I would say mostly because their lives haven't changed, and we all mostly have a short attention span when it comes to another persons pain. We say that we are here for people, yet in reality, we are here for other people when it's convenient...

And if you don't believe me, all 3 of the people that responded to you have my personal contact info, ask them how long it's been since they have asked me how I am doing .....

My love for her will never fade in time. And I won't just move on without her. My life from this day forward will be with her living in my heart, and learning how to live while I miss her.

So yea, for me at least, the pipedream of the Hollywoodized "having constant support" is laughable, and I can tell you that every support group I've been in, all say the same thing.

Death vs. Divorce....

After living both, I feel that the purpose of DBing and the route that I walked during my Divorce was to lead me away from the co-dependency of that relationship. I actively was pursuing detachment with a slow steady letting her go with Love, while learning what, "if you love something, set it free " truly meant.

My goal was to let her go...

Through her death, it has been the complete opposite of that. One tries to cling to everything, anything, anyone that will somehow teach you something new, a new story, a shared picture, something that you haven't seen before. You search through and listen to voicemail just to hear the voice one last time, and quite possibly be able to save for down the road. You isolate (which only enhances the exit of friends and well wishers) because the pain of losing them is too intense to deal with. You can be in a room with a million people, yet still feel totally alone in the world. The only thing that you can think is that you want this pain and loneliness to end, by whatever means it happens. That one new thing that you find or hear is what keeps you here and willing to face another day....

The Divorced spouse is still here, and they have life, free will, and a chance at turning around and being in your life....

The deceased spouse has nothing left to offer the world except their memories, stories about them, and pictures. Your love has to carry you through a lifetime of living for you both, and seeing the things that you planned together, living the dreams that you made together, and finding some level of happiness that they can no longer be a part of....and all of that, lives within every facet of your heart.

My Ex wife still lives in a small corner of my heart, and I will always love her in some small way.

K took my heart with her when she passed.

I would never wish either on anyone, because they both share similar pain.

Every road is different for everyone walking it....

When my Ex left, the moving truck backed up and took all of her things....

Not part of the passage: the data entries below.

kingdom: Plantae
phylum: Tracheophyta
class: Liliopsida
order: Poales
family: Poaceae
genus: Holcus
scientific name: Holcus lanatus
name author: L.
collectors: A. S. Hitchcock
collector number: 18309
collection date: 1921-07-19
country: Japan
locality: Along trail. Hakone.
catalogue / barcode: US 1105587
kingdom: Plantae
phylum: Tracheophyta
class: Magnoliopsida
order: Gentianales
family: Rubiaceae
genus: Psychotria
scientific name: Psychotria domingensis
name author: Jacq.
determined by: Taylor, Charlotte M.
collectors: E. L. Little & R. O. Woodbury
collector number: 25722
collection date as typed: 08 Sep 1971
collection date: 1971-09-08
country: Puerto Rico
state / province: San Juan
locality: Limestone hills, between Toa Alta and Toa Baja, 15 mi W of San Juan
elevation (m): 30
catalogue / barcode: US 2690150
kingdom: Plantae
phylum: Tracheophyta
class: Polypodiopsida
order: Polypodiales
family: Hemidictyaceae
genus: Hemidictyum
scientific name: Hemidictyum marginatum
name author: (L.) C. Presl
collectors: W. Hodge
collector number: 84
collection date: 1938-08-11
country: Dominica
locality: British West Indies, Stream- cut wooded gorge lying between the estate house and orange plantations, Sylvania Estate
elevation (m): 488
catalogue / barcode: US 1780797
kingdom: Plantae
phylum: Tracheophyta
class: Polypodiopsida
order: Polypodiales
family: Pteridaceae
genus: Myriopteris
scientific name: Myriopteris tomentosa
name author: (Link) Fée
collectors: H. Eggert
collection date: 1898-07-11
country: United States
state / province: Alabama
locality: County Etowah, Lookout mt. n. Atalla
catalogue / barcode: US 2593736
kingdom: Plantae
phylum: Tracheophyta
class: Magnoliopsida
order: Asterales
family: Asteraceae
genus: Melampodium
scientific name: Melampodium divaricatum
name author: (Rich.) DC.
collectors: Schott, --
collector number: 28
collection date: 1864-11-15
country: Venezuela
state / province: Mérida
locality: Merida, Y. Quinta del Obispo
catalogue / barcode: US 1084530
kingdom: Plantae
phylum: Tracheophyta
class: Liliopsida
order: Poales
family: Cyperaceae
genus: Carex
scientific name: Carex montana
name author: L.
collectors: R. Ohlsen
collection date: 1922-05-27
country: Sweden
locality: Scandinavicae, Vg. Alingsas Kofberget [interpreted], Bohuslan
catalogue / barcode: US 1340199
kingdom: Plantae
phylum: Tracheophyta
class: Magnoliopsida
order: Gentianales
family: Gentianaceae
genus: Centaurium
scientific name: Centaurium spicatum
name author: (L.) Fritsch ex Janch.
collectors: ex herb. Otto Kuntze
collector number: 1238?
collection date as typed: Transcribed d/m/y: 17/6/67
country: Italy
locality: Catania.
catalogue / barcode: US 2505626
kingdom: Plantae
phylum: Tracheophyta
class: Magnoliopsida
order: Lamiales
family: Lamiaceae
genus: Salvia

The Coroner van doesn't have a trailer hitch....

You see one of her things....she's gone

You think of something you want to tell her....she's gone

You see her picture...she's gone

You forgot a couple boxes of your things here....she can't swing by and get them.

You need advice parenting a child...she's gone....

You can't remember the password to pay the power bill....she F'ing gone...

I didn't lose her once and done....I STILL lose her a thousand times every day....

With my Divorce, comparing the 2 for myself, after a year, I was detached enough to start moving forward with my life, for me, and I didn't feel like I lost her over and over again. I wasn't devastated at the occasional interaction with our history.


I don't wanna get all soapbox with you, and I'm not trying to diminish what you have gone through.

I just want you to understand that the differences are not what you might think that they are. And if you are trying to understand, then I want you to have as much information as you can get about both sides of the subject.

Until you've experienced each side that you are discussing, you can never fully understand it. I tell young men waiting for the birth of their first child, that nothing I say to you can describe what you will feel when you watch your child being born, yet IF you've been there and have witnessed it ? I don't have to describe it to you, because you know... There are no words to accurately describe each pain, because they are as unique and individual as the person experiencing them.